Bence tarifi yok… Tanımlayabileceğimiz duygular değil bunlar…
Yıllardır bizim bildiğimiz Leyla ile Mecnun, Ferhat ile Şirin, Kerem ile Aslı sadece hikâyelerdeymiş. Hikâyelerde yaşanmış bu destansı aşklar.
Büyük aşkı yaşayıp sonunda hangisi kavuşabilmiş ki?
Bundan üç yıl önce kitap fuarında dolaşırken gözüme takıldı bir kitap, kitabın başlığı şuydu ‘’ Kerem ile Aslı ‘’ . Amann dedim kendi kendime, bildiğimiz bir hikâye bu.
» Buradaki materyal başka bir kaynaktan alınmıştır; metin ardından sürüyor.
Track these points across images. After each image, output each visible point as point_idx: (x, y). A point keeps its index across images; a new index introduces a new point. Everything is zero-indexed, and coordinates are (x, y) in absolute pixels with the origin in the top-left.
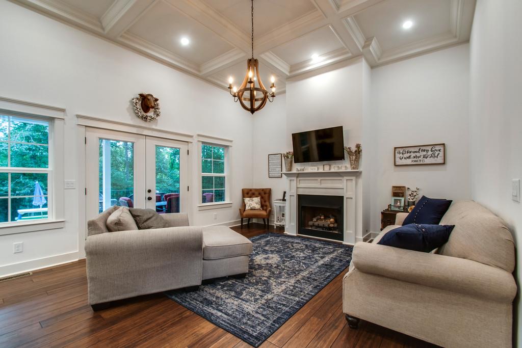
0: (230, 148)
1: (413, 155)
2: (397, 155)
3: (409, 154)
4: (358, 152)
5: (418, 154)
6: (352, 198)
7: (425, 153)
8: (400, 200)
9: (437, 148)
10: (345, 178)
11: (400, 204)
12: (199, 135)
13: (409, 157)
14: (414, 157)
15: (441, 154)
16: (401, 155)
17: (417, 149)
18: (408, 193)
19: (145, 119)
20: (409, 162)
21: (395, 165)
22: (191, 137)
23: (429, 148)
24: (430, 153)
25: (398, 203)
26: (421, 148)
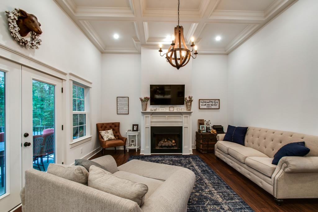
0: (90, 89)
1: (207, 104)
2: (201, 104)
3: (205, 103)
4: (191, 101)
5: (209, 104)
6: (187, 127)
7: (212, 103)
8: (204, 127)
9: (217, 101)
10: (184, 116)
11: (204, 129)
12: (71, 74)
13: (205, 105)
14: (208, 105)
15: (218, 104)
16: (202, 104)
17: (208, 101)
18: (205, 123)
19: (24, 44)
20: (205, 107)
21: (199, 108)
22: (65, 74)
23: (213, 101)
24: (214, 103)
25: (203, 128)
26: (210, 100)
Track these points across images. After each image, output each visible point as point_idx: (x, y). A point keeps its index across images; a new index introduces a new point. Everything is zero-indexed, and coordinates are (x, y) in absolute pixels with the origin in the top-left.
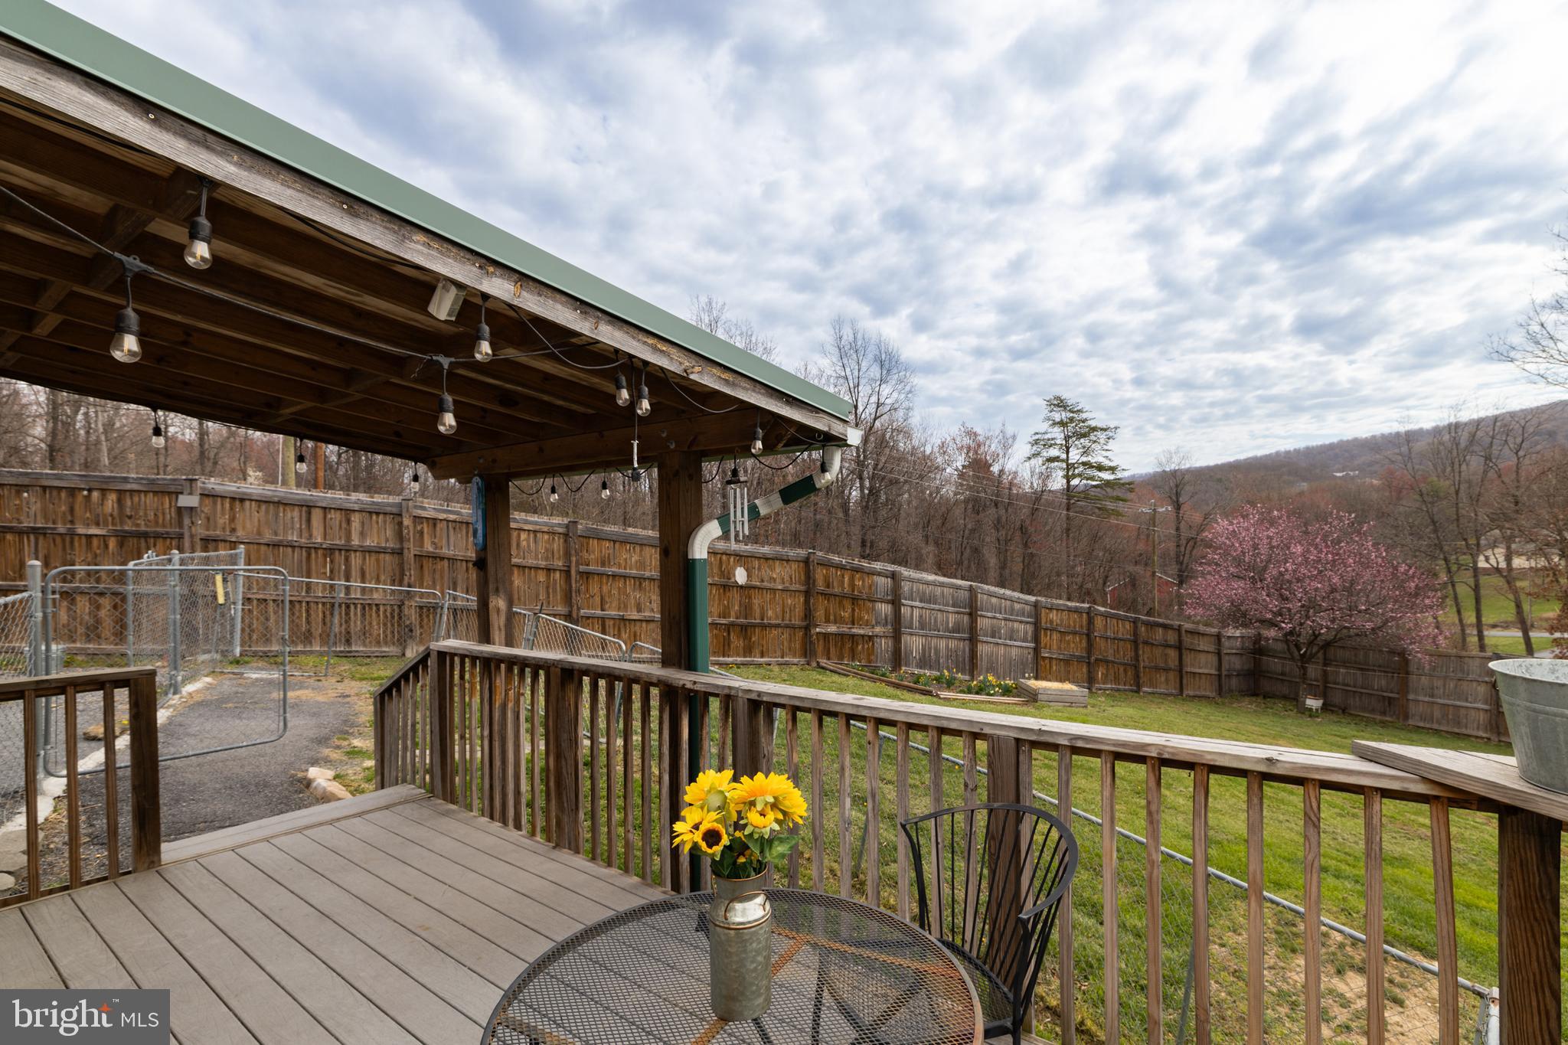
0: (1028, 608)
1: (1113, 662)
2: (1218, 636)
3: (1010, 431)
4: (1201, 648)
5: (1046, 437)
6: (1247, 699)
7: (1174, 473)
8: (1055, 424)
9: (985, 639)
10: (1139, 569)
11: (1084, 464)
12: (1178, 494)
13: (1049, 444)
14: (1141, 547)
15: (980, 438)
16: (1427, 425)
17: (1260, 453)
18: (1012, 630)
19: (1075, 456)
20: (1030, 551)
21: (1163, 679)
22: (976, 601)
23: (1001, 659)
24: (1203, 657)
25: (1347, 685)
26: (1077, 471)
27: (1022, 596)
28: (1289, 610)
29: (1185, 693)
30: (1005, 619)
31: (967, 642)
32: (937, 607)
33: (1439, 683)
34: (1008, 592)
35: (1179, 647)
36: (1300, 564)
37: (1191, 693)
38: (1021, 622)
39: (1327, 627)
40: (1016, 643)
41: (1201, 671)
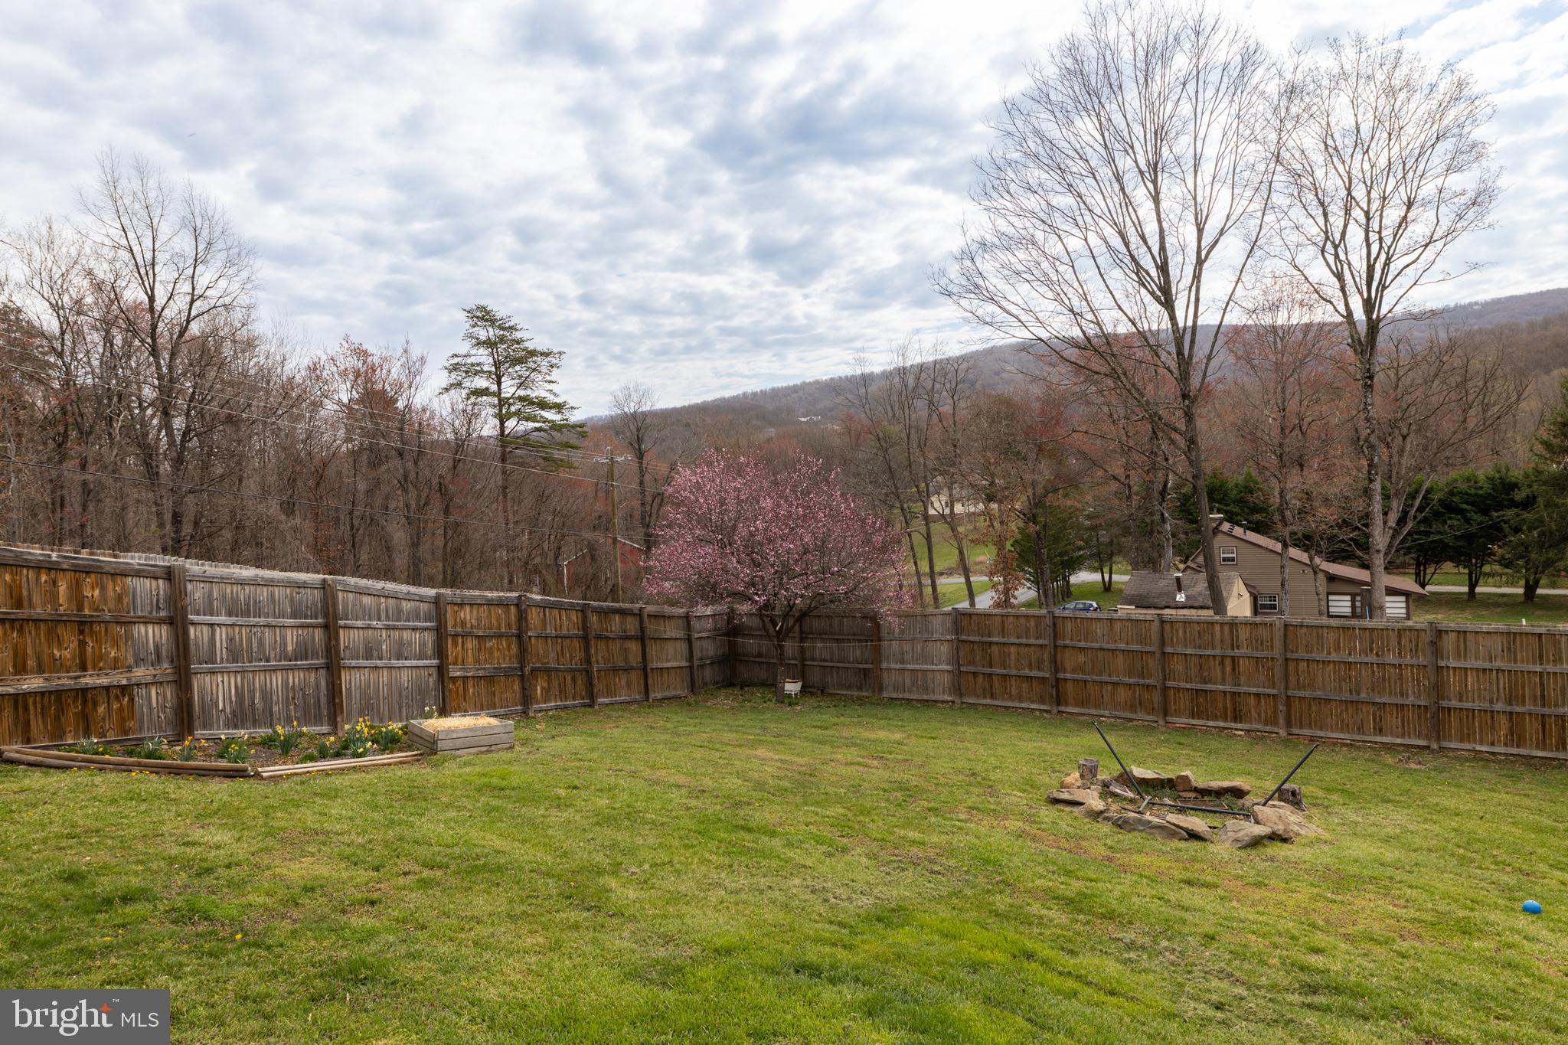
0: (424, 607)
1: (557, 670)
2: (687, 618)
3: (415, 353)
4: (668, 635)
5: (469, 361)
6: (723, 692)
7: (634, 416)
8: (479, 343)
9: (354, 663)
10: (599, 537)
11: (521, 399)
12: (639, 441)
13: (473, 371)
14: (599, 507)
15: (376, 360)
16: (877, 369)
17: (727, 394)
18: (401, 643)
19: (509, 388)
20: (452, 519)
21: (623, 682)
22: (335, 605)
23: (384, 692)
24: (670, 647)
25: (825, 660)
26: (513, 409)
27: (413, 589)
28: (762, 578)
29: (652, 696)
30: (388, 628)
31: (323, 672)
32: (262, 620)
33: (907, 647)
34: (390, 586)
35: (642, 638)
36: (771, 522)
37: (659, 696)
38: (414, 629)
39: (802, 596)
40: (408, 663)
41: (668, 665)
Yıllarca aradığı ASLIsını bulamayan KEREMin hikâyesi…
İçimden bunları geçirirken bir baktım ki kitabın 17.sayfasına gelmişim…
İşte o an çok şaşırmıştım.
Çünkü ‘’ KEREM ile ASLI ‘’ değil ‘’ MERYEM ile MİRZAHAN ‘’ mış meğerse asıl gerçek isimleri…
Kitabı satın alıp okumaya başladım hemen ve beni her sayfasında kendisine hayran bıraktı Kerem ile Aslı yani Mirza Han ve Meryem…
Yıllarca Meryemini aramış dağları aşmış. Ama kavuşamamış Kerem.
‘’ Meryem ile Mirza Han ‘’ ın hikayesini özetlemek gerekirse…
Meryemin babası bir keşişmiş. Kereminki ise Ulu bir Sultan. Kızın ailesi, burç falına bakarlar Meryemin. Üzüntüden kahrolurlar. Çünkü kötü bir talihi vardır. Meryemin babası buna dayanamayıp çareyi başka yerlere göç etmekte bulmuş. Dağları aşıp bir şehre gelmişler. Bu şehir Mirza Hana çok uzakmış…
Mirza Han bir gece uyurken rüyalara dalar ve terler içinde yatağından fırlayarak en yakın dostu Sofu’yu çağırır ve derki İnce Belli, Ceylan Bakışlıyı gördüm…
Ve o rüyadan sonra Meryemini aramaya başlar…
Mirza Han kara sevdaya tutulmuş. Aldığı verdiği nefes bile düşünde gördüğü güzeli arıyormuş.
Aradan uzun bir zaman geçtikten sonra Meryemini bulan Mirza Han Meryemine derki ;
Artık ne Han oğlu, ne keşiş kızı
Senin adın Aslı, benimkide Kerem olsun…
Birbirlerini hiç bırakmamışlar. Meryemin babası Meryemi alıp götürene kadar…
Yıllar sonra Kerem Aslısı için dağları aşmış ve sonunda tekrar kavuşmuşlar birbirlerine.
Ve düğün günü gelmiş…
Ama Aslının babası engel olmuş kaderlerine. Kızını bir Türkmen oğluna vermek istemiyormuş. Kaderlerine büyü yaptırmış…
Kerem Aslısına yaklaştıkça uzaklaşıyormuş, yaklaştıkça adımları geri gidiyormuş ve o anda Kerem Aslısının karşısında alevler içinde yanmaya başlamış. Kerem, sessizliğe gömülmüş. Aşkının ateşiyle erim erim erimiş. Dağıtmış saçlarını Aslı Han, kendini Keremin ateşine atmış…
İki ince kuru dal gibi yanmışlar…
Evet şimdi söyleyin bana Sevginin, Mutluluğun ve Aşkın tanımını kim yapabilir?
Yada tanımı var mıdır bunların?
Dile gelmez,gönülde yaşanır… Gönlün istediğini dil söylemez…
Kaldımı ki artık bu devirde ‘’ Mirza Han ve Meryem ‘’ ler ???